▶ _Directions_
Rewrite the lines below, substituting "E-mail" for every "Email" and changing nothing else. Leave the pictures out of your answer.

Segment Start: Supplied records

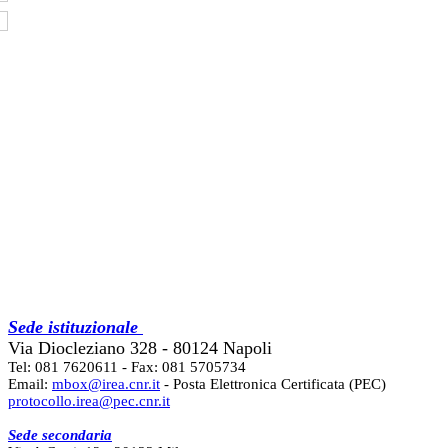
Sede istituzionale
Via Diocleziano 328 - 80124 Napoli
Tel: 081 7620611 - Fax: 081 5705734
Email:
mbox@irea.cnr.it
- Posta Elettronica Certificata (PEC)
protocollo.irea@pec.cnr.it
Sede secondaria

Segment End: Supplied records

▶ _Response_
Sede istituzionale
Via Diocleziano 328 - 80124 Napoli
Tel: 081 7620611 - Fax: 081 5705734
E-mail:
mbox@irea.cnr.it
- Posta Elettronica Certificata (PEC)
protocollo.irea@pec.cnr.it
Sede secondaria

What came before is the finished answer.